A FRET Analysis of Rho-A Activity During the Establishment of Polarity in Cultured Hippocampal Neurons.

JOSÉ WOJNACKI; CATALINA VON BILDERLING; LAURA GASTALDI; GONZALO QUASSOLLO; LÍA PIETRASANTA; ALFREDO CÁCERES

Huerta Grande

Congreso; XXVI Congreso Anual de la Sociedad Argentina de Investigación en Neurociencia; 2011

SAN

Studies over the last decade on the establishment of neuronal  polarity have implicated the small GTPase Rho-A as a key regulator of this process. In particular it has been shown that over-expression of Rho-A halts neuronal polarization on hippocampal neurons whereas expression of dominant-negative Rho-A results in multiple axon formation (Da Silva et al., 2003; Chuang et al., 2005; Conde and Caceres, 2009). Stressing the importance of this protein, our laboratory has recently shown that the Rho-A activator Lfc has a negative impact on the development of polarity (Conde et al, 2010).These observations clearly suggest that inhibition of Rho-A activity is required for axon formation and neuronal polarization. All these studies, and related ones, have assumed that Rho-A inhibition should take placeat the growth cone of the future axon, but this has never been proved so far.

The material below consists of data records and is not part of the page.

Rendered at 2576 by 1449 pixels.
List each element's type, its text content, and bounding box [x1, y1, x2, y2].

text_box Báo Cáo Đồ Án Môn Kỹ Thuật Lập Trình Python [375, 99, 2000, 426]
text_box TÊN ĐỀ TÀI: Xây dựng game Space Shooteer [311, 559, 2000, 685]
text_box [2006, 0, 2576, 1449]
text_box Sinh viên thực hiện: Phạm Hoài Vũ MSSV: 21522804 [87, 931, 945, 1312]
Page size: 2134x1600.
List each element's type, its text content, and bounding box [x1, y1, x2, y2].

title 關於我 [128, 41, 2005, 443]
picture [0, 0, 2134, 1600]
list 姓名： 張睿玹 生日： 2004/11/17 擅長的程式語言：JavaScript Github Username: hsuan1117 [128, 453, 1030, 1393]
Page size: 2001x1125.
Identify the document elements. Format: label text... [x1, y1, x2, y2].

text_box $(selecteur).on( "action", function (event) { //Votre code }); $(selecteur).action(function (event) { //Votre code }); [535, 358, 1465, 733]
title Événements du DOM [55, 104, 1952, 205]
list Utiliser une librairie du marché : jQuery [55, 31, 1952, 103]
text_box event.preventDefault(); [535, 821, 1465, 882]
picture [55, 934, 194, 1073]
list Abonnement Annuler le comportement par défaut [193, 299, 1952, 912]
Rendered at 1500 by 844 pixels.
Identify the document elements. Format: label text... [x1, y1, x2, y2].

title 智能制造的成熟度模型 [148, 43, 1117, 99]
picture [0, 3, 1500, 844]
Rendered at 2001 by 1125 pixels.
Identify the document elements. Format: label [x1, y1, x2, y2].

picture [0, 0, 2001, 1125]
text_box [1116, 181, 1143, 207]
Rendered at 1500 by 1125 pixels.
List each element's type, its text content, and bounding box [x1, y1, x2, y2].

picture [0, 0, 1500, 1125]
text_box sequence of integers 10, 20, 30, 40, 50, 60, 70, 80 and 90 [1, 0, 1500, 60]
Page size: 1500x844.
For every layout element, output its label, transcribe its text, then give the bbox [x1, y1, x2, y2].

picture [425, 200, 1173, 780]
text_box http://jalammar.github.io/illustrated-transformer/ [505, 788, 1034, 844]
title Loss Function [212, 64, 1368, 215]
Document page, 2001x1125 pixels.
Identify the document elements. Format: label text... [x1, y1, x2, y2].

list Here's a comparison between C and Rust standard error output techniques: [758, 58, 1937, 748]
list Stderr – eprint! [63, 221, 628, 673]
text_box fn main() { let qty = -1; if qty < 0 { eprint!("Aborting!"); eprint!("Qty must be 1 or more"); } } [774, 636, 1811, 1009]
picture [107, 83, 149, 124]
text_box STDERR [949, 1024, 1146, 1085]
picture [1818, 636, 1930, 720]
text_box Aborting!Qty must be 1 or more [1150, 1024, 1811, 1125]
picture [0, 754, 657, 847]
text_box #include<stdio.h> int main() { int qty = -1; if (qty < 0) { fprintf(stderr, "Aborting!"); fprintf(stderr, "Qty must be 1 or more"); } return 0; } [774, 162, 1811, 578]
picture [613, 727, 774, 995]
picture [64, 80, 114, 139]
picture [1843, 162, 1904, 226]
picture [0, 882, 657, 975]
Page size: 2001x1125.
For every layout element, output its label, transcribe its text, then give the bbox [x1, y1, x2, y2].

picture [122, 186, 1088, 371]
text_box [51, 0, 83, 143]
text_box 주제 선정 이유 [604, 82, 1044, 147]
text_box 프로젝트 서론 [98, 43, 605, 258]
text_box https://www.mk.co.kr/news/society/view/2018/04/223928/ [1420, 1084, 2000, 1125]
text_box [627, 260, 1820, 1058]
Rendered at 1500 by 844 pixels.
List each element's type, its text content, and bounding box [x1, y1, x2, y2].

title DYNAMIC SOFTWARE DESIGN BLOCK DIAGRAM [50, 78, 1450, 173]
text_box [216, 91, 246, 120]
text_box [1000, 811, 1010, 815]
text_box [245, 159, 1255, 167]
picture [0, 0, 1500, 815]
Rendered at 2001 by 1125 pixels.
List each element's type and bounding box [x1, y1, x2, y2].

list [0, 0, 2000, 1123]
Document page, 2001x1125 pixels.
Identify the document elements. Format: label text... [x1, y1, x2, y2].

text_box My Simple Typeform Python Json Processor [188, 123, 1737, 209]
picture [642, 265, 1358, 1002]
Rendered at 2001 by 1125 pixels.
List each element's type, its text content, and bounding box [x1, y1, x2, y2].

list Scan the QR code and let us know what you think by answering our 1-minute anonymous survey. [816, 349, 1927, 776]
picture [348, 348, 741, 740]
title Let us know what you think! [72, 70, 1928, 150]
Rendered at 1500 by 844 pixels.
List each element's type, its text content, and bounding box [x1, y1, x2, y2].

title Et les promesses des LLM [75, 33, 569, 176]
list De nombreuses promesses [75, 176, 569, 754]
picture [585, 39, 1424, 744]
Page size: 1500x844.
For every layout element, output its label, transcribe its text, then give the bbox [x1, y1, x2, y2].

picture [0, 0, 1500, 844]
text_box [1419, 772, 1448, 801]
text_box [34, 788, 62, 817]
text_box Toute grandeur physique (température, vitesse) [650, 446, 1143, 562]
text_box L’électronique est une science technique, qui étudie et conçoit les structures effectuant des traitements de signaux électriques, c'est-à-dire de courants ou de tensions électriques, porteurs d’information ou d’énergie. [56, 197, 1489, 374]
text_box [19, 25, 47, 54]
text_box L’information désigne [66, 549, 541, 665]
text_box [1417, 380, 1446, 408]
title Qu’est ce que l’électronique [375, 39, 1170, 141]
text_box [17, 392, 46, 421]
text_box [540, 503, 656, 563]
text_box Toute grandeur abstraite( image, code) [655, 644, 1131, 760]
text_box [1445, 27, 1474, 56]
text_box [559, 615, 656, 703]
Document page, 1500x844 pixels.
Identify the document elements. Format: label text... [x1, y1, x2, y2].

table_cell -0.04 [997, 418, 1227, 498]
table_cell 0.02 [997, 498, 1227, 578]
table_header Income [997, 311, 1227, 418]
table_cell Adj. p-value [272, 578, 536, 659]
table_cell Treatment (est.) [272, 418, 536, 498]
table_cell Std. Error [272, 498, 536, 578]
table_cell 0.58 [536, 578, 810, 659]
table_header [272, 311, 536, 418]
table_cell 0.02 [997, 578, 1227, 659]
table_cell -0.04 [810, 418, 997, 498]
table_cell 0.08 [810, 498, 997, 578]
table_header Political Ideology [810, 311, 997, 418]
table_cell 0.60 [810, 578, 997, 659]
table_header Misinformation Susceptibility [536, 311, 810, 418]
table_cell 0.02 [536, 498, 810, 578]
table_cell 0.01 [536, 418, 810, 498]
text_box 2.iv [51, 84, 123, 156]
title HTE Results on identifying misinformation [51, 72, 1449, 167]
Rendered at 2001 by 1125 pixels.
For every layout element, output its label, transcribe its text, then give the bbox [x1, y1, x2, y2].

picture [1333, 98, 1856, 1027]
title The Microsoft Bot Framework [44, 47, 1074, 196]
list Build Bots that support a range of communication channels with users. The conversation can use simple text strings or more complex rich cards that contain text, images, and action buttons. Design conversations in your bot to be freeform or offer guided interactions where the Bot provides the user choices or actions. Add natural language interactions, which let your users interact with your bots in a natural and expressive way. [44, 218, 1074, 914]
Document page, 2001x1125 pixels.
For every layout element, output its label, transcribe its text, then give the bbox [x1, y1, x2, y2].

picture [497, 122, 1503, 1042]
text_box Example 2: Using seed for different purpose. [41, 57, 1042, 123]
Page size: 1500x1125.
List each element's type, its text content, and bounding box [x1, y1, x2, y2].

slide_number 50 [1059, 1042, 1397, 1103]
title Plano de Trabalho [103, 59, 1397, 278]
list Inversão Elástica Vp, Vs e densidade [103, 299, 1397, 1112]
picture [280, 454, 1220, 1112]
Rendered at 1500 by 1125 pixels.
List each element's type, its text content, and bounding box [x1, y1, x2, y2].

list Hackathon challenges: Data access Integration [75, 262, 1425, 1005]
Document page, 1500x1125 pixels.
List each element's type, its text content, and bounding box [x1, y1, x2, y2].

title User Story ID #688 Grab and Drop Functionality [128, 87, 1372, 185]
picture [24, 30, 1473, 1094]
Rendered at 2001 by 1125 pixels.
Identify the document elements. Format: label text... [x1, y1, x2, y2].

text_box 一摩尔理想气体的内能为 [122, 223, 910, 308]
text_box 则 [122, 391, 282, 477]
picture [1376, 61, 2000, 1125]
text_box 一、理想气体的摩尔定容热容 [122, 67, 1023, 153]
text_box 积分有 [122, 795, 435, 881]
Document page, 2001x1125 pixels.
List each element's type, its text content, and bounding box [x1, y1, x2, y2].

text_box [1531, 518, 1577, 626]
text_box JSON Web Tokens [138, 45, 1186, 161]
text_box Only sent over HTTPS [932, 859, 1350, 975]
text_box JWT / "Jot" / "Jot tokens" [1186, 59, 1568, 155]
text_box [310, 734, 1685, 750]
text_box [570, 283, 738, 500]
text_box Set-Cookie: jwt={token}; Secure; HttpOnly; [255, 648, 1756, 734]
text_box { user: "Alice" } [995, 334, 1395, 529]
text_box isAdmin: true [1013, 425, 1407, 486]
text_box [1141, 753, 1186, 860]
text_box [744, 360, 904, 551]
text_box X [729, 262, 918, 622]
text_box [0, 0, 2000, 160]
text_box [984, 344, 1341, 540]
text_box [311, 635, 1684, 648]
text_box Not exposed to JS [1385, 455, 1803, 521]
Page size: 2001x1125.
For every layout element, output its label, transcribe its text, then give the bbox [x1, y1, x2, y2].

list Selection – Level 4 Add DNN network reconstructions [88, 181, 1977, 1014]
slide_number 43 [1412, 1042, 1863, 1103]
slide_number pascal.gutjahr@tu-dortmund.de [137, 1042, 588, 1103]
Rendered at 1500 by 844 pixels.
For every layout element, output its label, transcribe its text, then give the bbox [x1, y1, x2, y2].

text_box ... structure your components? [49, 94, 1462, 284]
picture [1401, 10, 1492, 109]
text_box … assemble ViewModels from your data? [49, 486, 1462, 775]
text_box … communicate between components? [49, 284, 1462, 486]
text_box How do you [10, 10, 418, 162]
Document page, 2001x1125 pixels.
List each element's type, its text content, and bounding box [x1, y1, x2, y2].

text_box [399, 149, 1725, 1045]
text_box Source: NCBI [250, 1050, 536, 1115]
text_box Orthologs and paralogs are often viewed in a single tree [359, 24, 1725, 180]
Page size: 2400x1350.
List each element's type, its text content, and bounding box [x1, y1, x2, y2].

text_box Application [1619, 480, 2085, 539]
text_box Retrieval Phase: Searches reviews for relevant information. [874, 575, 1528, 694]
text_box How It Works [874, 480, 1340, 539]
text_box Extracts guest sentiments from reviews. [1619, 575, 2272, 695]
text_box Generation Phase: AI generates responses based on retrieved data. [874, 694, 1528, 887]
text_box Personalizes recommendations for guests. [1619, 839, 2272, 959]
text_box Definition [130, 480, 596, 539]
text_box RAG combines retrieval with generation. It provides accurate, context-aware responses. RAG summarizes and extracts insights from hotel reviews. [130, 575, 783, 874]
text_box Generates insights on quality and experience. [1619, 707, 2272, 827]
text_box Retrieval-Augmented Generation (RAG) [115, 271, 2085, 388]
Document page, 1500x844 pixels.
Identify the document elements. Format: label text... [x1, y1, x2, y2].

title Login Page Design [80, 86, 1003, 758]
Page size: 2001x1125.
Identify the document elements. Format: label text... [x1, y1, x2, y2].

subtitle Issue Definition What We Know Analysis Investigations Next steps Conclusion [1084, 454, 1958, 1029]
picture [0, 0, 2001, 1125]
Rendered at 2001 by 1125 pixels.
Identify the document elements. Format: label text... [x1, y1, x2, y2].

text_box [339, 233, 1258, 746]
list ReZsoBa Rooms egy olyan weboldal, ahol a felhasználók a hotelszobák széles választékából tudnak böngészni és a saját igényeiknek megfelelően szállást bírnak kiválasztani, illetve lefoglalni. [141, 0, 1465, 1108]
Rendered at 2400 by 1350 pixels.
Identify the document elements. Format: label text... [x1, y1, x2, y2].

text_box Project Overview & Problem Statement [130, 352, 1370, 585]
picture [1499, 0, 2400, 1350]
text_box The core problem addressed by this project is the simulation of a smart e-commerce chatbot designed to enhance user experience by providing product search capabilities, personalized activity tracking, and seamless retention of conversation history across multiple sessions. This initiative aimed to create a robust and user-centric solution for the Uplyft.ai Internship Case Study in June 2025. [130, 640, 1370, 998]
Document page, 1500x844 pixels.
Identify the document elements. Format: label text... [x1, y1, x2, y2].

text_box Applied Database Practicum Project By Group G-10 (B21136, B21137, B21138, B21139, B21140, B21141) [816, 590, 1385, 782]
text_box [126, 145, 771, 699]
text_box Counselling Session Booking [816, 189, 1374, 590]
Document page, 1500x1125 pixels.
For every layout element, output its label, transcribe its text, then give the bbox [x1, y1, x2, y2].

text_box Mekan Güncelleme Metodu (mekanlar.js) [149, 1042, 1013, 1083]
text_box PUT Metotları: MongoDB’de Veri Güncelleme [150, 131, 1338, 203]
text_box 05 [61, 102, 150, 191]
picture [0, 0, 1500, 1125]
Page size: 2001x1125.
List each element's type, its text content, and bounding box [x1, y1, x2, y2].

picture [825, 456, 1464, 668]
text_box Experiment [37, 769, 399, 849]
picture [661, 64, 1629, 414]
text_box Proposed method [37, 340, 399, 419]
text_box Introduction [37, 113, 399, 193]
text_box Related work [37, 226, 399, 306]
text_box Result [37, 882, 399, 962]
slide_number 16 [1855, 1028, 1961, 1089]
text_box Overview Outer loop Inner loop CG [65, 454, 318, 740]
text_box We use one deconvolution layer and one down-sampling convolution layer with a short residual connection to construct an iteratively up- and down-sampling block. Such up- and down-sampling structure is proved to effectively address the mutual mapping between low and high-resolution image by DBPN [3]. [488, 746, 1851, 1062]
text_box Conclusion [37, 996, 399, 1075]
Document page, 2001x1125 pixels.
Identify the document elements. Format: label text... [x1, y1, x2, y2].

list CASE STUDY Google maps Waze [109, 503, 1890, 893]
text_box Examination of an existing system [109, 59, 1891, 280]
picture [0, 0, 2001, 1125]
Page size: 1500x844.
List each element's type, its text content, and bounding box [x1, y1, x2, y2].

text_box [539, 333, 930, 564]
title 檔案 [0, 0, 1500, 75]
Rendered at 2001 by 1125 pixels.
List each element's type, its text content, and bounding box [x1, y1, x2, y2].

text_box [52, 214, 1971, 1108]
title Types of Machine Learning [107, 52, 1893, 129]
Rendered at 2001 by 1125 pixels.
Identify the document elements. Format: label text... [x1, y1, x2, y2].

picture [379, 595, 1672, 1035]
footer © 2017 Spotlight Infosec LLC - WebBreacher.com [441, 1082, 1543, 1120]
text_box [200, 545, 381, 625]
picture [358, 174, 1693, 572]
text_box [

Using a Rho-A biosensor and a FRET approach we have now obtained evidence about the spatial regulation of Rho-A activity during polarization. The results obtained provide evidence suggesting that a decreased Rho-A activity spatially localized to theaxon parallels neuronal polarization. This event appears to be related with increased microtubule stabilization since low doses of taxol, that induce multiple axon formation are also paralleled by decreased Rho-activity along axons shafts and tips.